Joint position lists:
· · · · · · ·
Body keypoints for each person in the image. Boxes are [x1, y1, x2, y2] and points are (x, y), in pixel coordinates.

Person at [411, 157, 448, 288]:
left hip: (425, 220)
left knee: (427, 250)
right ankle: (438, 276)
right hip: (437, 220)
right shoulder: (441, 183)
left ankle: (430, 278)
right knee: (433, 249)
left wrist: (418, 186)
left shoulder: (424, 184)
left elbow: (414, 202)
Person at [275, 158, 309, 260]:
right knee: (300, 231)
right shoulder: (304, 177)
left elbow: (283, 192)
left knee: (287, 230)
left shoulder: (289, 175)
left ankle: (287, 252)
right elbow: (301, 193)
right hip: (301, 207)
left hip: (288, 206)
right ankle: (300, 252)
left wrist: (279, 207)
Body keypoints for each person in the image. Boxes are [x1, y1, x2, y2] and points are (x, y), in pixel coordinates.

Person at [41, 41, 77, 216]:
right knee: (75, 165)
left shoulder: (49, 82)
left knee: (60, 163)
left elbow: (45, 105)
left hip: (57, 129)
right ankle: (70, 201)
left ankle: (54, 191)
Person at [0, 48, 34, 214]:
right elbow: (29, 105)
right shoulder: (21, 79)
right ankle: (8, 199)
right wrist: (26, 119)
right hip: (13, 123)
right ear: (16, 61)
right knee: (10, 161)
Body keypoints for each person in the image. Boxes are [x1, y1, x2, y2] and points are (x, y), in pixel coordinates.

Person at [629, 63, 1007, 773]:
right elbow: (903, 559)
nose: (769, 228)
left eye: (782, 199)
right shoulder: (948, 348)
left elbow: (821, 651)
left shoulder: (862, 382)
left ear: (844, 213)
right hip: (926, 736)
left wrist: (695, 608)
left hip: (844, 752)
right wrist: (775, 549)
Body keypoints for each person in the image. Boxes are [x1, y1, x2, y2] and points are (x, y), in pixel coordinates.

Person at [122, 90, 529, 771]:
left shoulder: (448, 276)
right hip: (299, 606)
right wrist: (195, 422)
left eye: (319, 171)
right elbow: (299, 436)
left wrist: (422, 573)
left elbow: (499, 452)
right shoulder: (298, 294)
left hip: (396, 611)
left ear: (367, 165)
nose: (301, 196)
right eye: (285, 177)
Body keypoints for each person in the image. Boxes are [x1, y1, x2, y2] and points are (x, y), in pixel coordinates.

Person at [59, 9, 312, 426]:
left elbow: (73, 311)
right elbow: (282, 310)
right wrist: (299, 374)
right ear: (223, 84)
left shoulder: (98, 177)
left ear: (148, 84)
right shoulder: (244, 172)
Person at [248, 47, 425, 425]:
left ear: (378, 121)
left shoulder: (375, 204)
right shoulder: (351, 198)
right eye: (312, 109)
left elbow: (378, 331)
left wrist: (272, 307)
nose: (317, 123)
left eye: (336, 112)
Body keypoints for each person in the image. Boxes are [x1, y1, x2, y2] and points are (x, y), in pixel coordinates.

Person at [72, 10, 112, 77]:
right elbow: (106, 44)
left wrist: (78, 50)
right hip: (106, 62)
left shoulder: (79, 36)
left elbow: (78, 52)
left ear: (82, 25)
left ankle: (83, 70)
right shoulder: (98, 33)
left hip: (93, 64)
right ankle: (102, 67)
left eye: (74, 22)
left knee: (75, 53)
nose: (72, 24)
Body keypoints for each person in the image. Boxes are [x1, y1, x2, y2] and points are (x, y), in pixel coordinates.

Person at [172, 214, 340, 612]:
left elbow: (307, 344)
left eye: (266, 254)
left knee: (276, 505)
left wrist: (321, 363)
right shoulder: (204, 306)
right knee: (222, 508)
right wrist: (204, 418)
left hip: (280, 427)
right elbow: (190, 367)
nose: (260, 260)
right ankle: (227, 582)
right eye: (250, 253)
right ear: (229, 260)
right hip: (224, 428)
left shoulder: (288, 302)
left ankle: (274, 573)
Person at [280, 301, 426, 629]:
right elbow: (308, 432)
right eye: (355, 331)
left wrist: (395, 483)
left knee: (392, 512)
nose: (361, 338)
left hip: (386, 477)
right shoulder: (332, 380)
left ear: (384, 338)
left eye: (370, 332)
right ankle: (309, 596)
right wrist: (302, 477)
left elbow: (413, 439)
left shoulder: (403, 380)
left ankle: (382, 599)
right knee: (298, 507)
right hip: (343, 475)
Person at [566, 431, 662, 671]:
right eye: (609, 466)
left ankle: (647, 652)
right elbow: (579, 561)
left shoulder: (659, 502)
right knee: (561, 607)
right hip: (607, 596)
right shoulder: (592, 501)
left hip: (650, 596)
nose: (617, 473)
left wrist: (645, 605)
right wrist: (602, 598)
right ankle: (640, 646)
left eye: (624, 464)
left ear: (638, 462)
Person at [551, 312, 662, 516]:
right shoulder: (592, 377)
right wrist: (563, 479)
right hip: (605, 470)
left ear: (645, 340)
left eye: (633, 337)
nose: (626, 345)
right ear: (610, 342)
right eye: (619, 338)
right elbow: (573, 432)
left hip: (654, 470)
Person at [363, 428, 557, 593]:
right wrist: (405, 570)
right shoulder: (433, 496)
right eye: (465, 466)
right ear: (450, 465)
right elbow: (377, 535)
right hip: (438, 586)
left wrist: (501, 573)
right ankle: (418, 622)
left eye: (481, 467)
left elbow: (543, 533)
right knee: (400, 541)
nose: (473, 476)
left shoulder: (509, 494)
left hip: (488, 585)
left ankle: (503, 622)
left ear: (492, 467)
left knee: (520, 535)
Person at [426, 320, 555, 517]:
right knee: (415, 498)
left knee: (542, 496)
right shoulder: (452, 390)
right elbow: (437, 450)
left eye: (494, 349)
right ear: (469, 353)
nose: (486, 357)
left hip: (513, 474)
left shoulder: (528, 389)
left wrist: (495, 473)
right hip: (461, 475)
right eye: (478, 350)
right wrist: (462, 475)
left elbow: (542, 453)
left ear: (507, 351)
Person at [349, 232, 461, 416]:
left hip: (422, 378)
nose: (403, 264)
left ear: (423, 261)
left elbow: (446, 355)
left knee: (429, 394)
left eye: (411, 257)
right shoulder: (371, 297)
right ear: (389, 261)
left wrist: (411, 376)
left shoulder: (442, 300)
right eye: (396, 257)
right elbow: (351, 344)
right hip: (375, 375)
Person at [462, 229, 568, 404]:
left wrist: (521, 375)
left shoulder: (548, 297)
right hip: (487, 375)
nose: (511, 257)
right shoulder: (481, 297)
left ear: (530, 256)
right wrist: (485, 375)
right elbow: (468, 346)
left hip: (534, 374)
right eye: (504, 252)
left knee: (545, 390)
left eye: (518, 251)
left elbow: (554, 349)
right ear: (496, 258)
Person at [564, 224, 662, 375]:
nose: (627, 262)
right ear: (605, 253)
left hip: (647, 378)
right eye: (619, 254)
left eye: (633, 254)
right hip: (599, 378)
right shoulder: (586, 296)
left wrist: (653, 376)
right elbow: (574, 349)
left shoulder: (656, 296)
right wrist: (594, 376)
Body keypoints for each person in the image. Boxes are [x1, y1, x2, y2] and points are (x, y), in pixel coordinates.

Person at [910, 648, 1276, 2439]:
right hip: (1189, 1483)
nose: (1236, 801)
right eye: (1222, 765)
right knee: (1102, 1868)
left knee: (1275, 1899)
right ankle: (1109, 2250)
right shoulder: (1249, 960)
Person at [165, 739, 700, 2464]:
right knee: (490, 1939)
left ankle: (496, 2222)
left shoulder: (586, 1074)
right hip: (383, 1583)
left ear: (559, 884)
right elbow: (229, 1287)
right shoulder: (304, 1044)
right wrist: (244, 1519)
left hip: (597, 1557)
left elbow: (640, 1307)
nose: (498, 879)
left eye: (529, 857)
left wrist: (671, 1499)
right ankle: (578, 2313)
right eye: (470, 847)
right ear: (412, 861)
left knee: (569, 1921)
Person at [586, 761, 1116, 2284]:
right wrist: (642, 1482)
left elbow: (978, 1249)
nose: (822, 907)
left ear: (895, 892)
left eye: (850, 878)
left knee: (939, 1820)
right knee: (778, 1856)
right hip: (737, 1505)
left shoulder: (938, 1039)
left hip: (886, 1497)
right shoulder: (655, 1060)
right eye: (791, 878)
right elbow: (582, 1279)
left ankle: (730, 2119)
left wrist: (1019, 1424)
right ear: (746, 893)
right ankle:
· · · · · · ·
WORK REQUIRED | Your answer should be the lines from the one containing "left eye: (411, 257)" through the end of the records, both included, output exactly and with nothing added.

PROBLEM SOLUTION |
left eye: (411, 257)
right shoulder: (371, 297)
right ear: (389, 261)
left wrist: (411, 376)
left shoulder: (442, 300)
right eye: (396, 257)
right elbow: (351, 344)
right hip: (375, 375)
Person at [462, 229, 568, 404]:
left wrist: (521, 375)
left shoulder: (548, 297)
right hip: (487, 375)
nose: (511, 257)
right shoulder: (481, 297)
left ear: (530, 256)
right wrist: (485, 375)
right elbow: (468, 346)
left hip: (534, 374)
right eye: (504, 252)
left knee: (545, 390)
left eye: (518, 251)
left elbow: (554, 349)
right ear: (496, 258)
Person at [564, 224, 662, 375]:
nose: (627, 262)
right ear: (605, 253)
left hip: (647, 378)
right eye: (619, 254)
left eye: (633, 254)
right hip: (599, 378)
right shoulder: (586, 296)
left wrist: (653, 376)
right elbow: (574, 349)
left shoulder: (656, 296)
right wrist: (594, 376)
Body keypoints for each person in the image. Boxes are [x1, y1, x2, y2] and points are (x, y), in pixel coordinates.

Person at [910, 648, 1276, 2439]:
right hip: (1189, 1483)
nose: (1236, 801)
right eye: (1222, 765)
right knee: (1102, 1868)
left knee: (1275, 1899)
right ankle: (1109, 2250)
right shoulder: (1249, 960)
Person at [165, 739, 700, 2464]:
right knee: (490, 1939)
left ankle: (496, 2222)
left shoulder: (586, 1074)
right hip: (383, 1583)
left ear: (559, 884)
right elbow: (229, 1287)
right shoulder: (304, 1044)
right wrist: (244, 1519)
left hip: (597, 1557)
left elbow: (640, 1307)
nose: (498, 879)
left eye: (529, 857)
left wrist: (671, 1499)
right ankle: (578, 2313)
right eye: (470, 847)
right ear: (412, 861)
left knee: (569, 1921)
Person at [586, 761, 1116, 2284]:
right wrist: (642, 1482)
left elbow: (978, 1249)
nose: (822, 907)
left ear: (895, 892)
left eye: (850, 878)
left knee: (939, 1820)
right knee: (778, 1856)
right hip: (737, 1505)
left shoulder: (938, 1039)
left hip: (886, 1497)
right shoulder: (655, 1060)
right eye: (791, 878)
right elbow: (582, 1279)
left ankle: (730, 2119)
left wrist: (1019, 1424)
right ear: (746, 893)
right ankle:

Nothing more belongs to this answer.